The flowers attract many butterflies, such as the grayling, with black 'eyes' and fawn patches on its brown wings, and the common blue. You may even see a rare silver-studded blue, with white-tipped, deep blue wings.

It is a good habitat for birds. Ravens wheel overhead and birds of prey such as kestrels and peregrine falcons hunt above the cliffs, while yellowhammers and stonechats call from the bushes where linnets sing, and shags fish from the rocks on the shoreline.

  1. At Bolt Head turn left with the Coast Path, heading due north back towards Salcombe.
  2. Ignoring the path to the left above Starehole Cove, carry on along the Coast Path as it rounds the bottom of Sharp Tor and returns through the trees in Fir Wood to the drive at Overbecks. From here you can retrace your steps to South Sands.

Between the ninth and eleventh centuries there were repeated Viking raids on the South Devon coast, and Vikings are said to have landed in Starehole Bay and even settled here.

In 1936 the German four-masted barque 'Herzogin Cecilie' ran aground on Ham Stone Rock and drifted onto the cliffs at Bolt Head. Parts of the cargo were unloaded and she was towed to Starehole Bay and beached here.

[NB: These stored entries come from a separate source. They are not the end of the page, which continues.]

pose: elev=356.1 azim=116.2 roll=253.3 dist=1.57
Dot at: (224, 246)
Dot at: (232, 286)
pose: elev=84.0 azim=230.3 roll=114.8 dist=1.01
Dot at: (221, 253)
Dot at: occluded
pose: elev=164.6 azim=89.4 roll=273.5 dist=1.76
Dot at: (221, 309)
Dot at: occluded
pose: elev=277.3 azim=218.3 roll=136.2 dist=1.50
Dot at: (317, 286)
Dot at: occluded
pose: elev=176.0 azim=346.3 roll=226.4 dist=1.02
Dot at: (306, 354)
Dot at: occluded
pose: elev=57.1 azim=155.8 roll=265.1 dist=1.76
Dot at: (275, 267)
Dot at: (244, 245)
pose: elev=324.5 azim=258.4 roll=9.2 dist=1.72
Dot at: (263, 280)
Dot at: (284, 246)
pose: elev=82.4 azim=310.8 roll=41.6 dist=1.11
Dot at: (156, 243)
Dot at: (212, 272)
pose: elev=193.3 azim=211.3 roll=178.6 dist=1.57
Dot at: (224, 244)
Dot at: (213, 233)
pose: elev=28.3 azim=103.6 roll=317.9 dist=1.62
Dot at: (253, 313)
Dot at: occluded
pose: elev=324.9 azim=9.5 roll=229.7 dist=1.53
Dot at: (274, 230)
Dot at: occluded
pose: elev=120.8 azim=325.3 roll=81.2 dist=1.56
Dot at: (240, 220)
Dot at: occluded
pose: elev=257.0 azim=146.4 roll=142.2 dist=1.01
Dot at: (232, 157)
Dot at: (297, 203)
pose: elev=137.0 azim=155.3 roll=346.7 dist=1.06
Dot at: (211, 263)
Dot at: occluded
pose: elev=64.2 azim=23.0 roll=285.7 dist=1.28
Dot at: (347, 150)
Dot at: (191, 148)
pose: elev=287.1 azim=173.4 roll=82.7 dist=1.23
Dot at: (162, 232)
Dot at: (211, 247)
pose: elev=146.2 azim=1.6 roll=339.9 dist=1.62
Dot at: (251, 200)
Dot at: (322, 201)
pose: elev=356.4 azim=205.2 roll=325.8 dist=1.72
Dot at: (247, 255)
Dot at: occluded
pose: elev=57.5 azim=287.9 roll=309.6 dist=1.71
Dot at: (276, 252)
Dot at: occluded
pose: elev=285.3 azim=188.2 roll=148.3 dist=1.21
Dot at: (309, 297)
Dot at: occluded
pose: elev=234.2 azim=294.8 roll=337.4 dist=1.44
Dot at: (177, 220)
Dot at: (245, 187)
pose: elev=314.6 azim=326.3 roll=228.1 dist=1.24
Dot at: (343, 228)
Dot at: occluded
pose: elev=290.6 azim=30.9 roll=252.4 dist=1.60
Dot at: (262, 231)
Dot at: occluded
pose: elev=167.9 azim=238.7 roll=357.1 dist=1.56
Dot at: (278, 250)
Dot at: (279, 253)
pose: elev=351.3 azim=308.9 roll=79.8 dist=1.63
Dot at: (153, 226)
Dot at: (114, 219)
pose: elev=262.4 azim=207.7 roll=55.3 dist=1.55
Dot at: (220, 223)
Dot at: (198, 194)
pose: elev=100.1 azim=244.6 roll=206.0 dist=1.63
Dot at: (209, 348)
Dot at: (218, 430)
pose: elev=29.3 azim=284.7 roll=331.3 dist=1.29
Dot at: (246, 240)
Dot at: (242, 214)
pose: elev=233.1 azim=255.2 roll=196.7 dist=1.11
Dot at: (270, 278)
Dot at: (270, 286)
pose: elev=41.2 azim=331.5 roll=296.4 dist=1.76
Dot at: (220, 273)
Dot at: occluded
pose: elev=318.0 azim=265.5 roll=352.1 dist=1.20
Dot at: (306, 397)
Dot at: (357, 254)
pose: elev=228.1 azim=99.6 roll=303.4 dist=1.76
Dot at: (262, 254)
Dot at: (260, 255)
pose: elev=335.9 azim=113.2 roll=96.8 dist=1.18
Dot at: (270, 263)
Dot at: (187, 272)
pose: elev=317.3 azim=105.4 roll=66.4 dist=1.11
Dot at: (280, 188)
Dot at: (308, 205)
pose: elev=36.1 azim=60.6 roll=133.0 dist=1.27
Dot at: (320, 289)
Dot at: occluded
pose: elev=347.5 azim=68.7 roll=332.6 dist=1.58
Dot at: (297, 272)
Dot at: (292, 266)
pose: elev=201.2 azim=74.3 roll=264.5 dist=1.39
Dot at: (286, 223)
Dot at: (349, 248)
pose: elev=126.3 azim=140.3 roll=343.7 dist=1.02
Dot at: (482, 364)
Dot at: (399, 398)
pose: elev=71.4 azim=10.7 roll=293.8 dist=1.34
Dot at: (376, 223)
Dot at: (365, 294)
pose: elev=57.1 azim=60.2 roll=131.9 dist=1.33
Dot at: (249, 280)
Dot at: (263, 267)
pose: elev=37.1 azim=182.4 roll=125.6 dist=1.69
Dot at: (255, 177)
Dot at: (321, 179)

Three years later she capsized and sank. She can still be seen as a dark shape beneath the water, and at particularly low tides parts of her still appear above the surface. The handsome ship sported an acre of sail and was one of the fastest merchant sailing ships of her day, repeatedly winning the great grain races in the 1920s. Timber and brass portholes salvaged from the chart room were used to build a small room in the Cottage Hotel at Hope Cove. 

Shortly before his death in 1889, poet Alfred Lord Tennyson stayed with his friend Froude at The Moult, on the hillside to the north of South Sands. His last poem, 'Crossing the Bar', is said to have been inspired by Salcombe's famous sandbank of the same name, which during southerly gales makes it almost impossible to enter the estuary.

  1. From South Sands retrace your steps to North Sands along Cliff Road and then back to the Salcombe Harbour Hotel and Spa.